INSTRUCTIONS FOR THE TASK:
When you transcribe the entries below, begin at their first line and stop after the line containing "A propos de Parenlor"; pictures stay out.

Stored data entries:
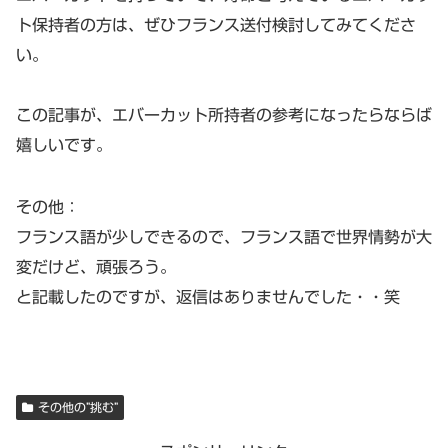
ト保持者の方は、ぜひフランス送付検討してみてくださ
い。
この記事が、エバーカット所持者の参考になったらならば
嬉しいです。
その他：
フランス語が少しできるので、フランス語で世界情勢が大
変だけど、頑張ろう。
と記載したのですが、返信はありませんでした・・笑
その他の”挑む”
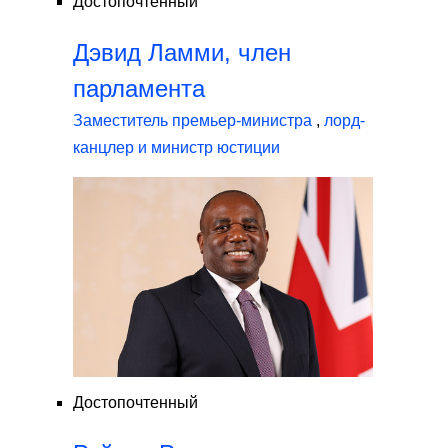
Достопочтенный
Дэвид Ламми, член
парламента
Заместитель премьер-министра
,
лорд-
канцлер и министр юстиции
Достопочтенный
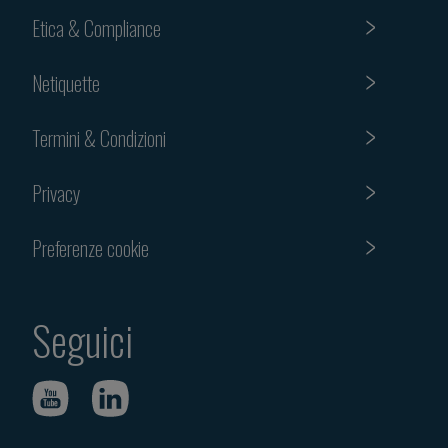
Etica & Compliance
Netiquette
Termini & Condizioni
Privacy
Preferenze cookie
Seguici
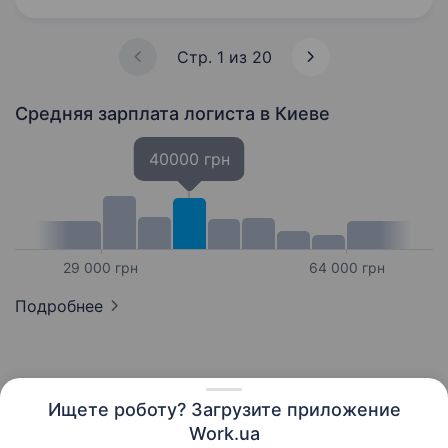
ініціативну особу, яка візьме на себе всі
процеси,…
Стр. 1 из 20
Средняя зарплата логиста
в Киеве
40000 грн
29 000 грн
64 000 грн
Подробнее
Ищете роботу? Загрузите приложение
Русский
Work.ua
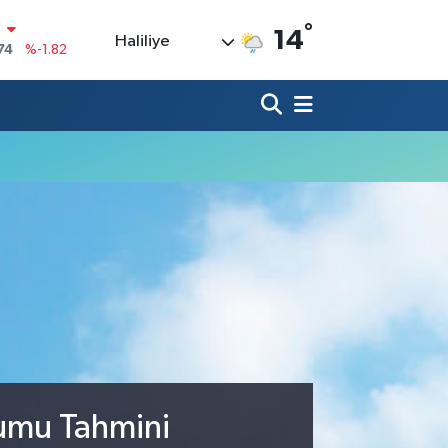
N
°
14
Haliliye
74
%-1.82
20
%0.02
90
%0.19
80
%0.18
9000
%0.19
0
,00
%0
rumu Tahmini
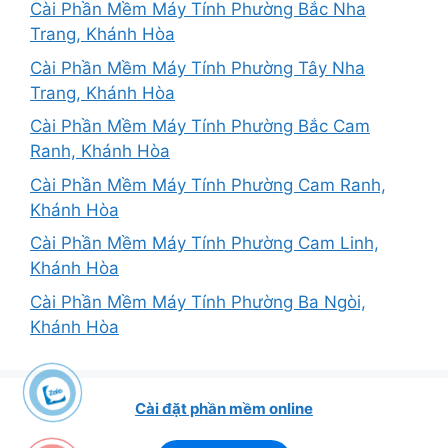
Cài Phần Mềm Máy Tính Phường Bắc Nha
Trang, Khánh Hòa
Cài Phần Mềm Máy Tính Phường Tây Nha
Trang, Khánh Hòa
Cài Phần Mềm Máy Tính Phường Bắc Cam
Ranh, Khánh Hòa
Cài Phần Mềm Máy Tính Phường Cam Ranh,
Khánh Hòa
Cài Phần Mềm Máy Tính Phường Cam Linh,
Khánh Hòa
Cài Phần Mềm Máy Tính Phường Ba Ngòi,
Khánh Hòa
Cài đặt phần mềm online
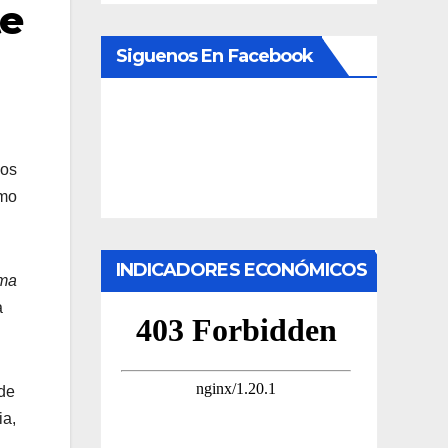
te
Siguenos En Facebook
los
omo
INDICADORES ECONÓMICOS
lma
a
 de
ia,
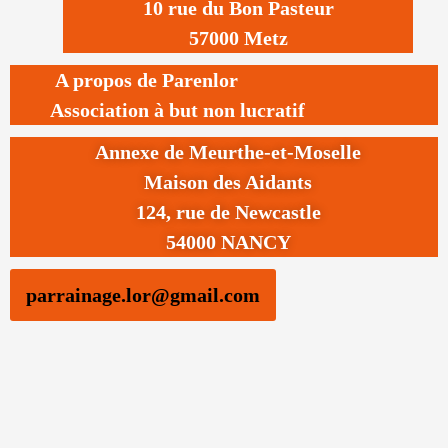
10 rue du Bon Pasteur
57000 Metz
A propos de Parenlor
Association à but non lucratif
Annexe de Meurthe-et-Moselle
Maison des Aidants
124, rue de Newcastle
54000 NANCY
parrainage.lor@gmail.com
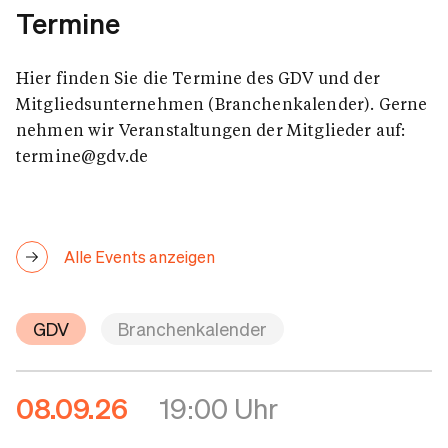
Termine
Hier finden Sie die Termine des GDV und der
Mitgliedsunternehmen (Branchenkalender). Gerne
nehmen wir Veranstaltungen der Mitglieder auf:
termine@gdv.de
Alle Events anzeigen
GDV
Branchenkalender
08.09.26
19:00 Uhr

SOLVED PROBLEM:
ト保持者の方は、ぜひフランス送付検討してみてくださ
い。
この記事が、エバーカット所持者の参考になったらならば
嬉しいです。
その他：
フランス語が少しできるので、フランス語で世界情勢が大
変だけど、頑張ろう。
と記載したのですが、返信はありませんでした・・笑
その他の”挑む”
Достопочтенный
Дэвид Ламми, член
парламента
Заместитель премьер-министра
,
лорд-
канцлер и министр юстиции
Достопочтенный
Etica & Compliance
Netiquette
Termini & Condizioni
Privacy
Preferenze cookie
Seguici
ініціативну особу, яка візьме на себе всі
процеси,…
Стр. 1 из 20
Средняя зарплата логиста
в Киеве
40000 грн
29 000 грн
64 000 грн
Подробнее
Ищете роботу? Загрузите приложение
Русский
Work.ua
N
°
14
Haliliye
74
%-1.82
20
%0.02
90
%0.19
80
%0.18
9000
%0.19
0
,00
%0
rumu Tahmini
Cài Phần Mềm Máy Tính Phường Bắc Nha
Trang, Khánh Hòa
Cài Phần Mềm Máy Tính Phường Tây Nha
Trang, Khánh Hòa
Cài Phần Mềm Máy Tính Phường Bắc Cam
Ranh, Khánh Hòa
Cài Phần Mềm Máy Tính Phường Cam Ranh,
Khánh Hòa
Cài Phần Mềm Máy Tính Phường Cam Linh,
Khánh Hòa
Cài Phần Mềm Máy Tính Phường Ba Ngòi,
Khánh Hòa
Cài đặt phần mềm online
te
Siguenos En Facebook
los
omo
INDICADORES ECONÓMICOS
lma
a
 de
ia,
10 rue du Bon Pasteur
57000 Metz
A propos de Parenlor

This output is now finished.